Another important area is Data Ownership and Localisation and is the most valuable resource in digital economy. To unleash the true potential of e-commerce, it is essential to localise data generated in Pakistan and prevent its transfer to any other country or any entity not incorporated in Pakistan for the utilization of local digital industry.
At present, Ministry of Information Technology and Telecommunication (MoIT) is in process of formulating Pakistan Cloud Policy. The said policy should also address issues concerning e-commerce.
Overall, this policy framework is aimed at ensuring reasonable growth of e-commerce, creating employment opportunities and generating revenue for the state.

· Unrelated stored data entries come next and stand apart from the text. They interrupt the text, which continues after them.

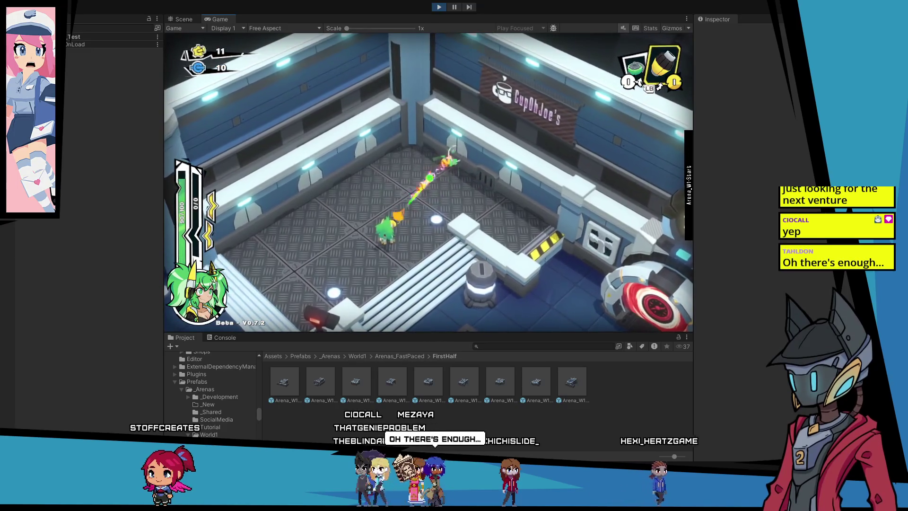
key("Down")
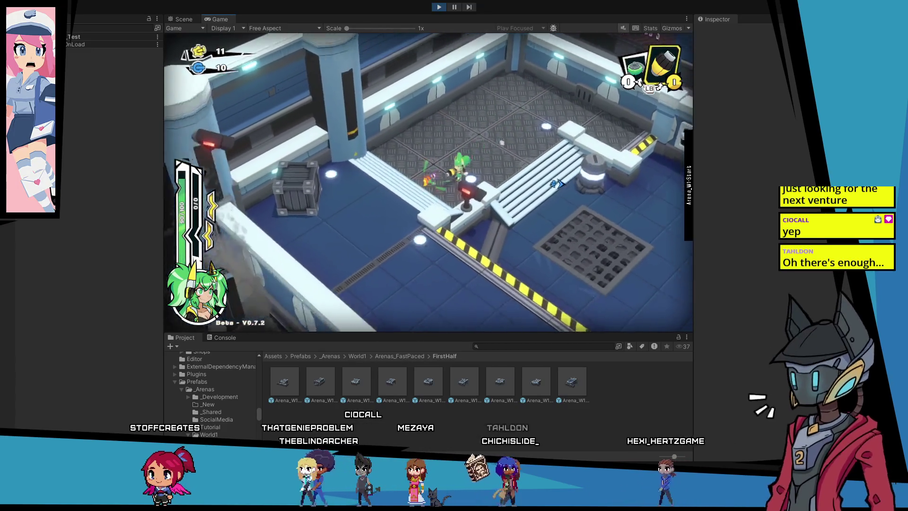
key("Right")
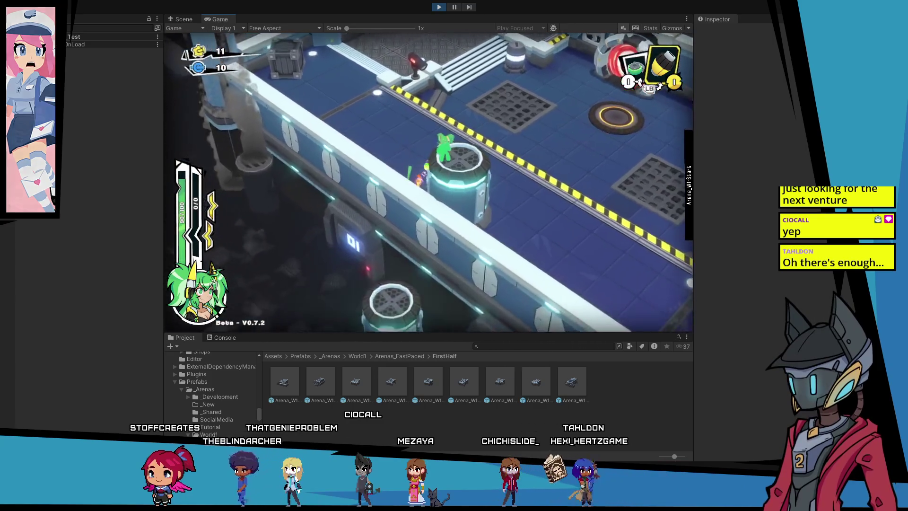
key("Right")
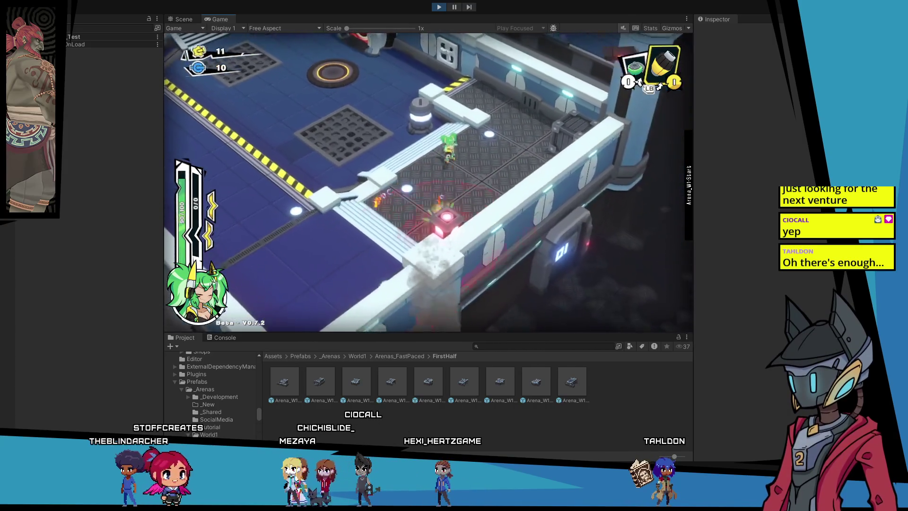
key("Up")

The e-commerce draft policy should be shared with mainstream and digutat media and comments and suggestions for improvement should be invited from the stake holders such as the startups, SMEs the social media and digital media companies. The more complicated the policy the greater will be the chances of it’s failure. Instead of making it a complex regulatory and taxation document, let the policy be flexible and simplified for the digital business operators.
As far as taxation, it’s a no-brainer to kill the goose that is supposed to lay the “digital golden eggs” to contribute substantially to the service sector of Pakistan economy. E-commerce should have more incentives than the traditional businesses because initially they need cash flows to survive and scale up. So for the first three to five years they need support and motivation in the form of zero to low taxation and concessional loans for working capital.
A very critical point is the indigenization of the e-commerce will back fire. Most highly profitablee-commerce companies are profitable because they operate beyond their national borders, e.g., Amazon, Google, Facebook, Twitter, Microsoft, etc.
Even more important is the financial linkage without which no e-commerce can expect to thrive. A reliable international digital payment system such a PayPal must operate from Pakistan to earn customer trust. Without a robust linkage to a global financial system e-commerce in Pakistan cannot take off to achieve exponential growth.